5 thoughts on “The Confessions of a Universalist Episcopalian, Part Six. The Last and Final Episode.

  1. The last two paragraphs, or more exactly the last two declarative statements: “Love your neighbor” and ” I have nothing to add” are game-changing!

  2. Once a Brit, always a Brit – tell her that!
    The rest of your long swansong I endorse wholeheartedly which is why I try to take care when writing the next homelie – next one coming up on Sunday! I shall be asking the folk to use their imagination and dare to love and believe dangerously as Jesus did.
    Having said that I must ask you to continue commenting on – something. What else have I to look forward to?
    On a more personal matter – in London last week and had a coffee and chat with Ann. Remember her?

  3. Wow! Thank you dad for this remarkable series, encompassing everything from personal memoir all the way to theological manifesto. This has been a tour de force! I am grateful for some of the details of your experiences in Davidson, New York and Chapel Hill, which I had not heard before. And I appreciate your bringing together these ideas about science and religion, which I know have been forming in your mind for many years now, together into a unifying perspective. Onward into the mysterious, beautiful unknown!

  4. Bravo!! So thankful to have these essays to share with your progeny, and their circles, for generations to come. No wonder I am such a flawed but fundamentalist decent human being.

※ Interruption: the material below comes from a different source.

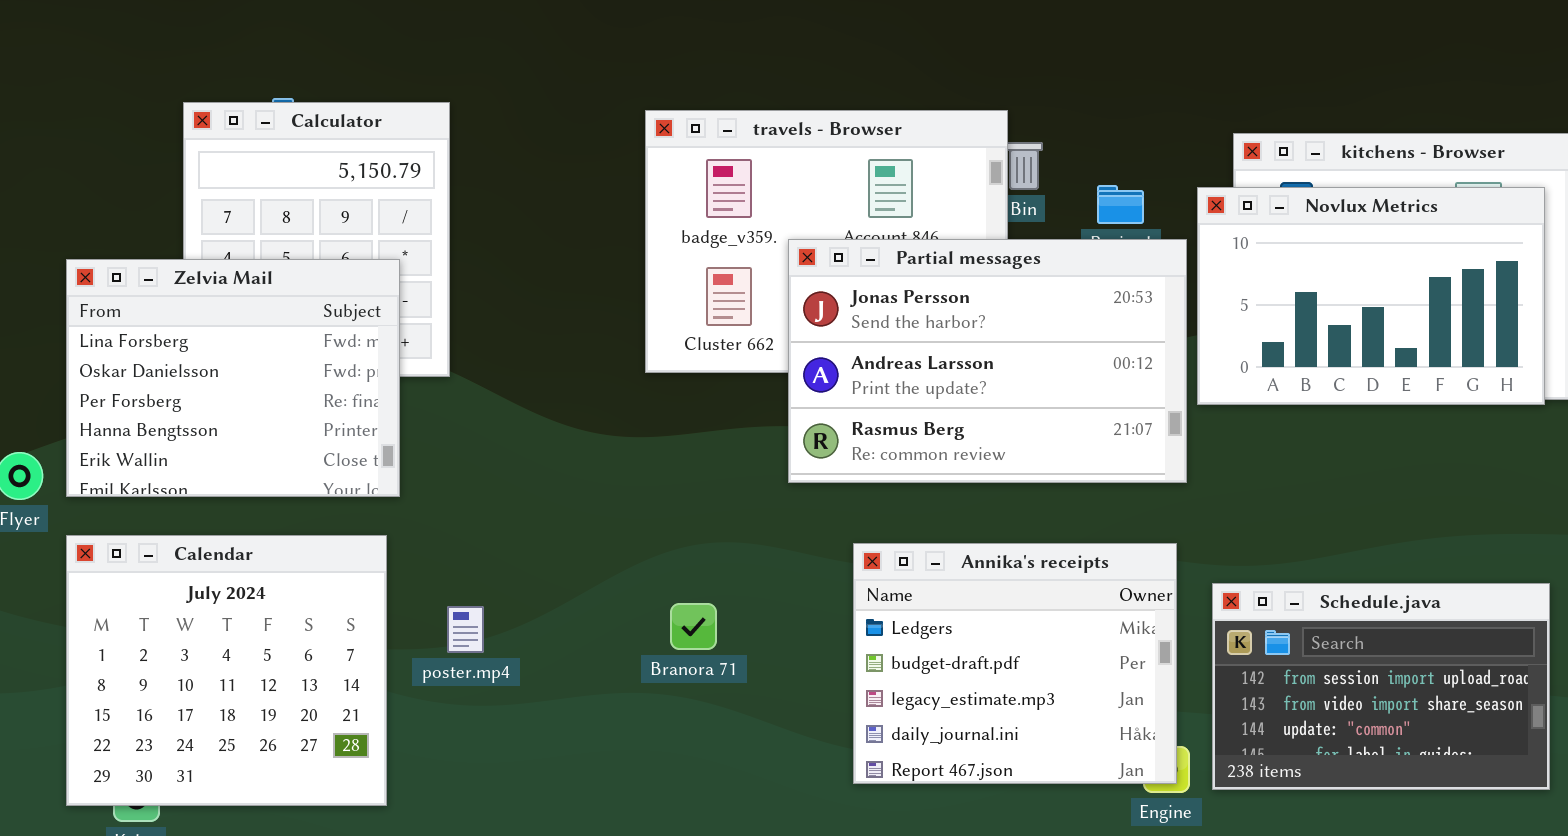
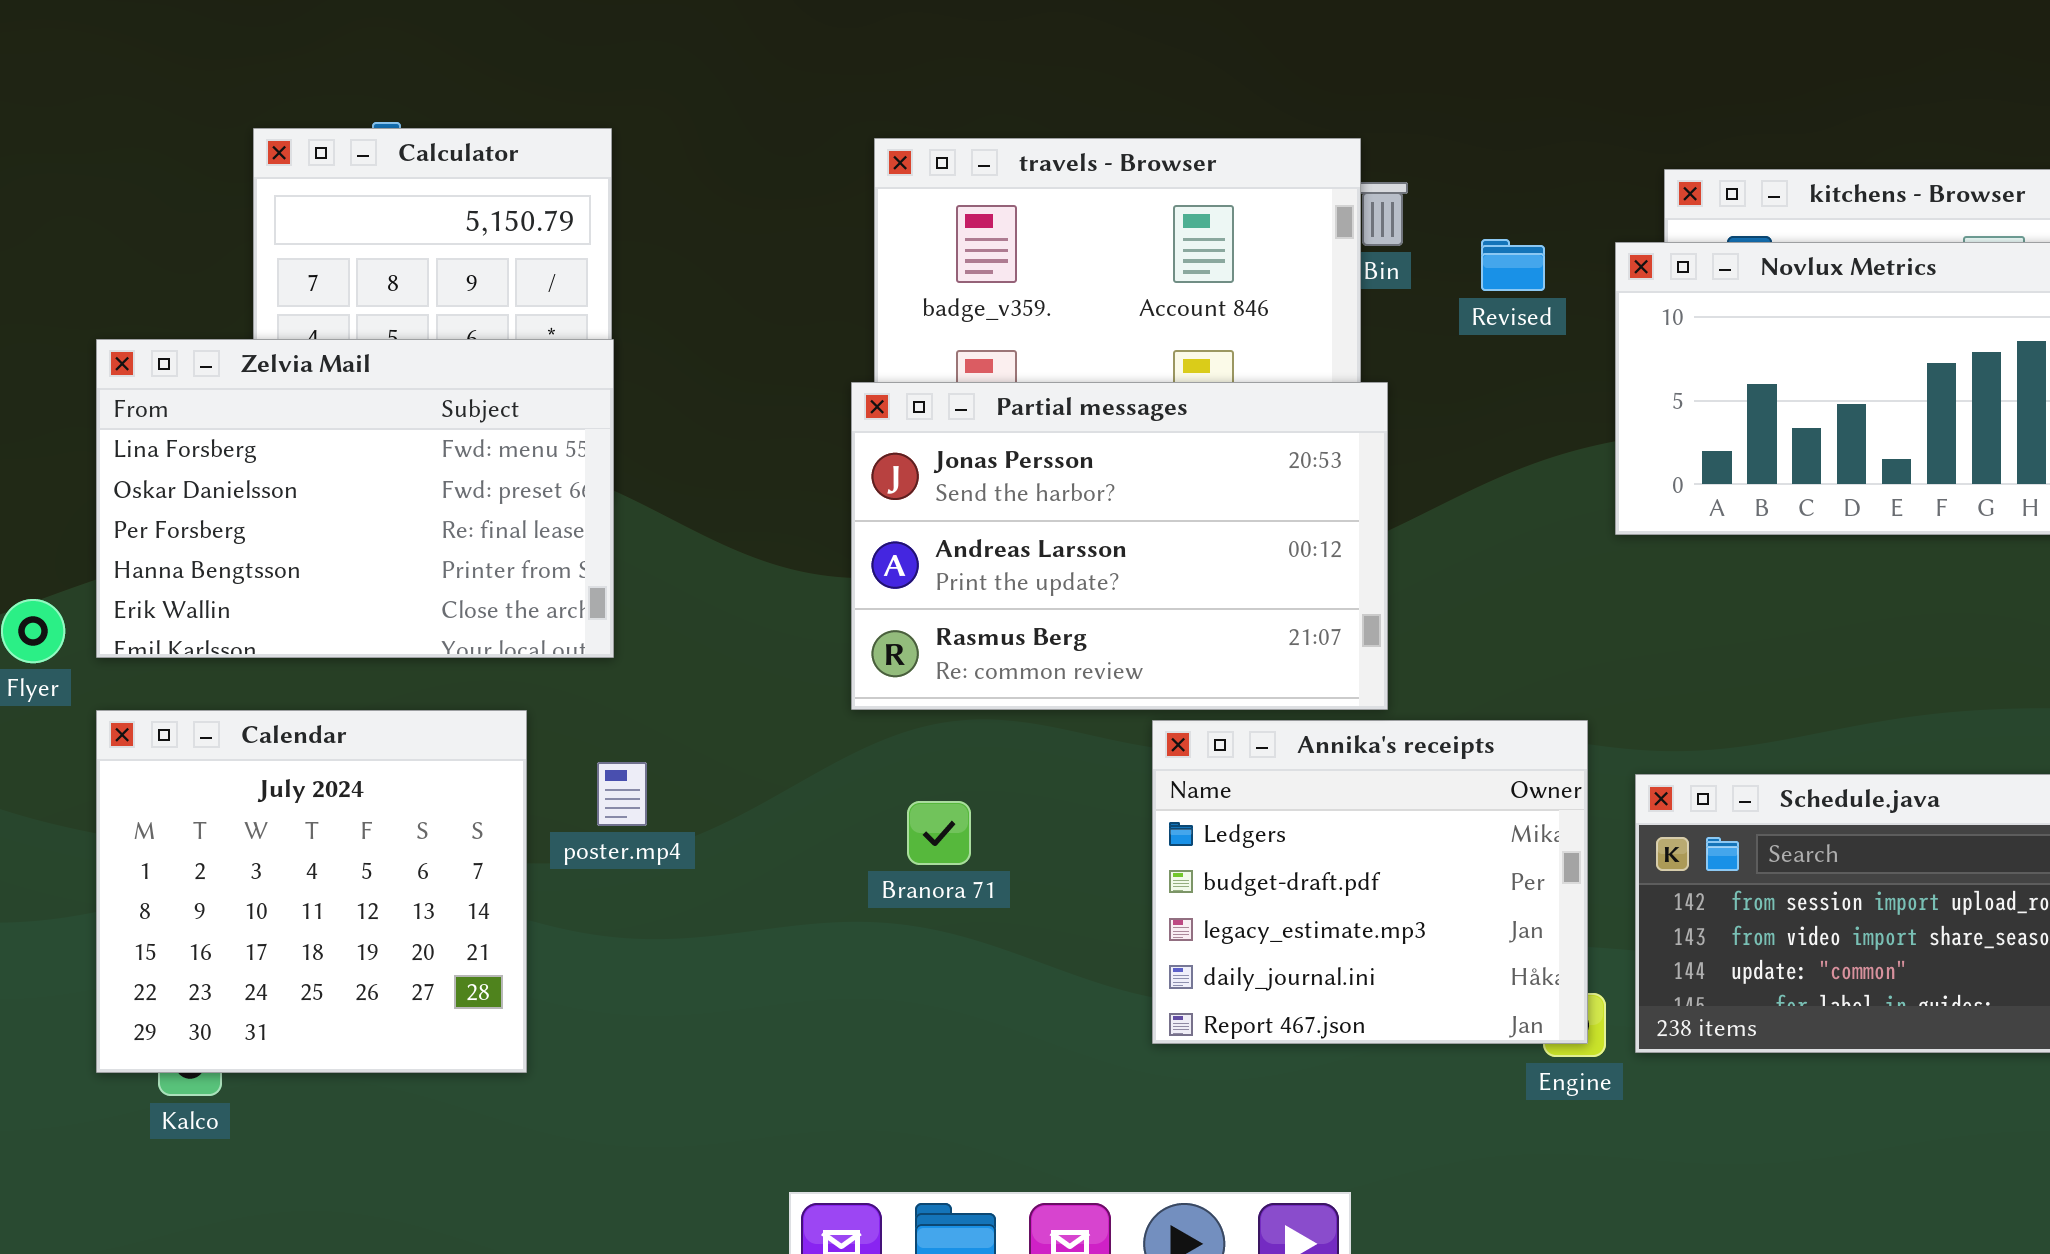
Partial messages: [788,239,1187,483] -> [851,382,1388,710], moved
Zelvia Mail: [66,259,400,497] -> [96,339,614,658], resized
poster.mp4: [447,606,484,653] -> [597,762,647,826], moved

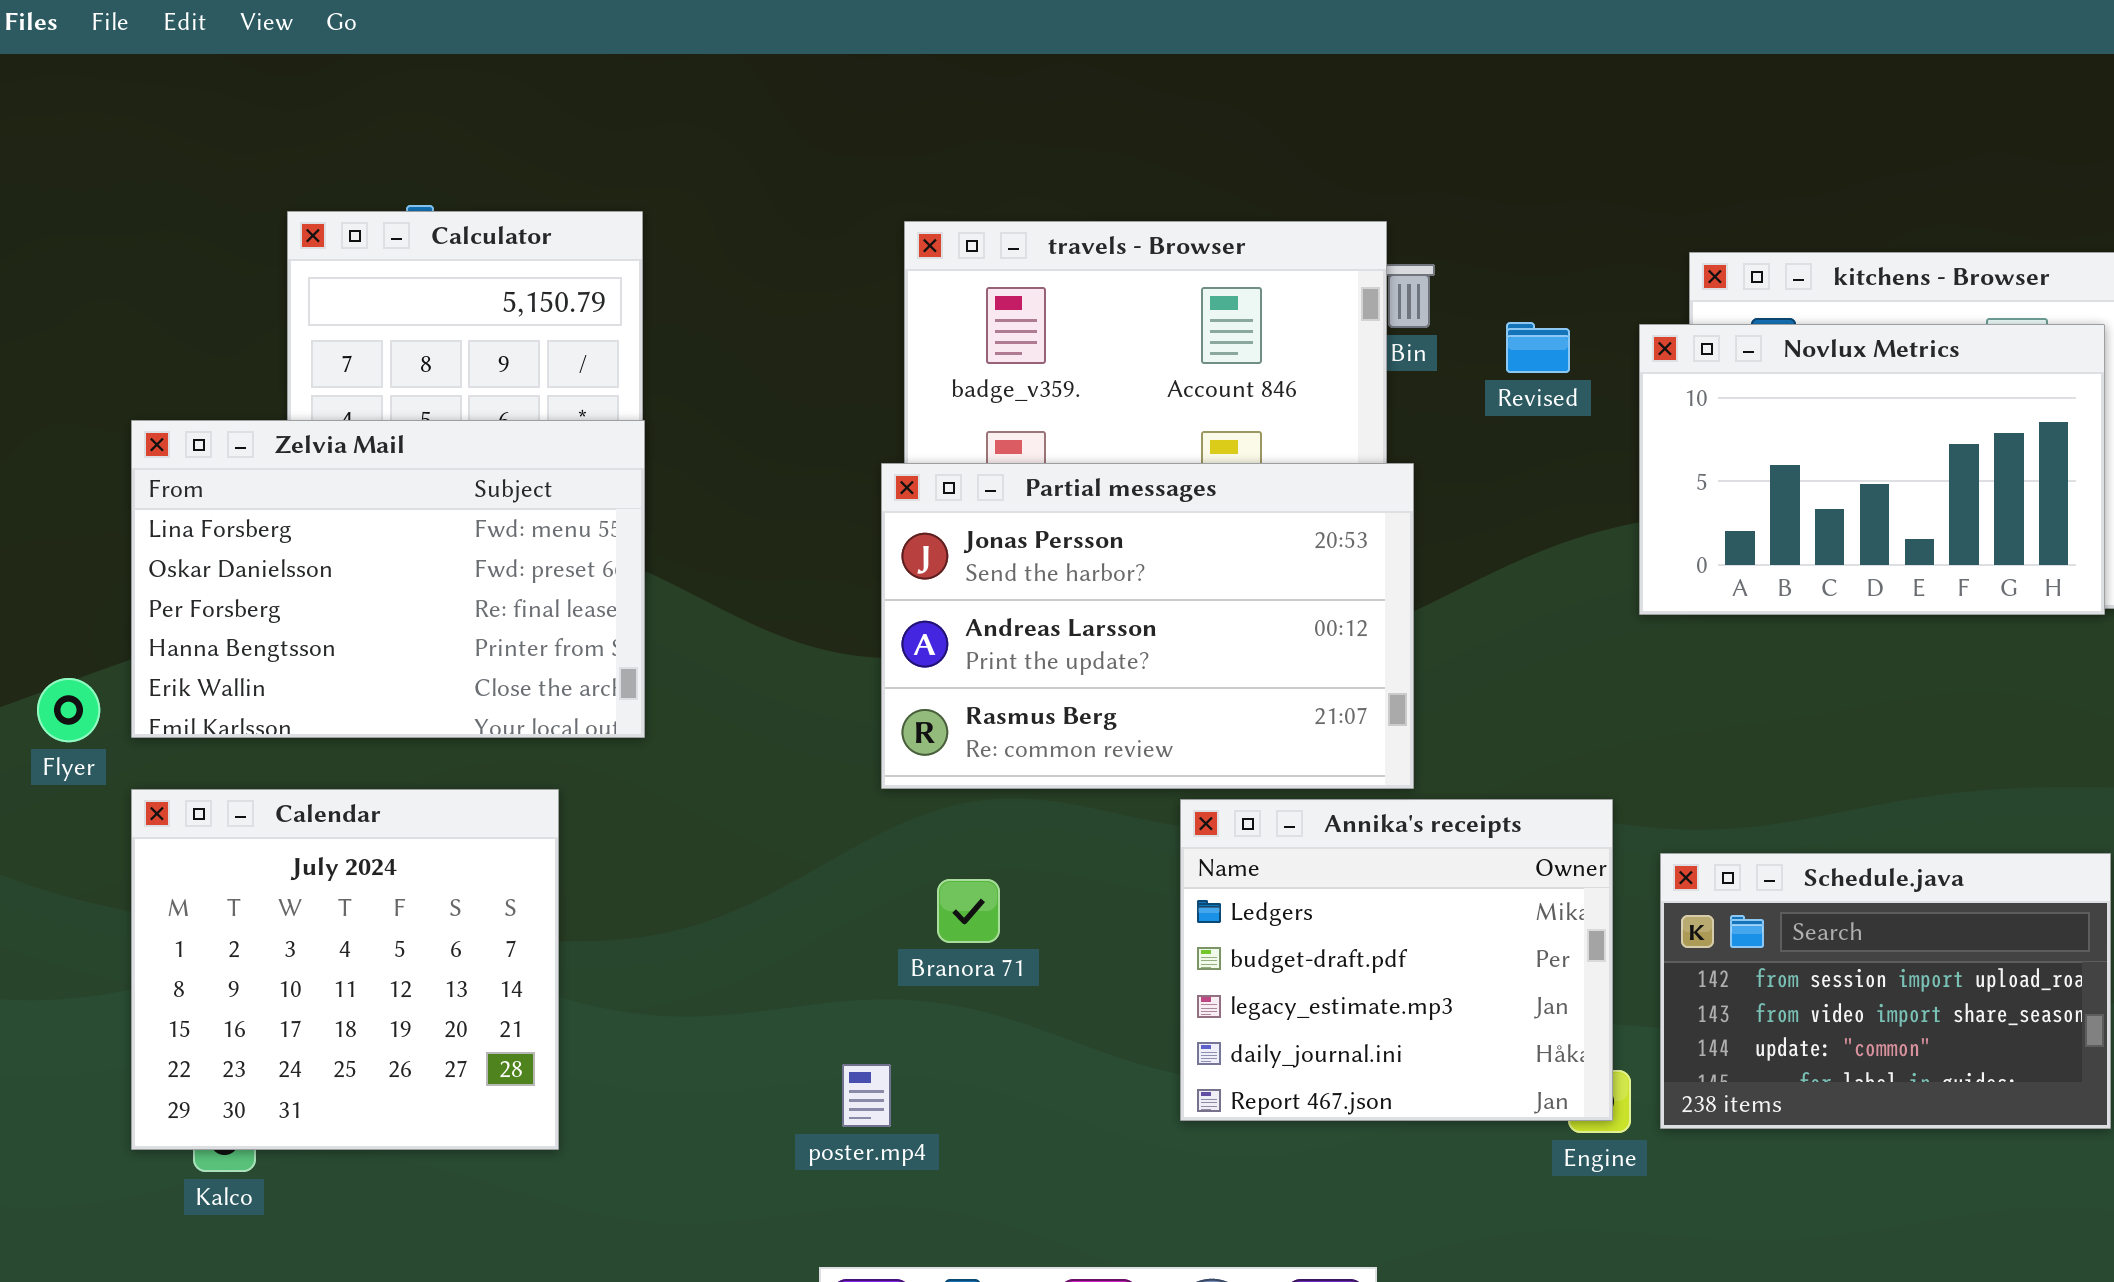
poster.mp4: [597,762,647,826] -> [842,1064,891,1127], moved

  5. This series has been so meaningful and inspiring to me. I wholeheartedly concur with my wonderful cousins. A tour de force! I feel moved and immensely grateful. Thank you Joe for writing this down and sharing. What an incredible spiritual and personal journey. You are a Universalist Episcopalian and much more. You’ve been a spiritual leader … you and Mimy have helped us find purpose and meaning all the while questioning and laughing and exploring connections between All Souls here below and the ever expanding cosmos of which we are part.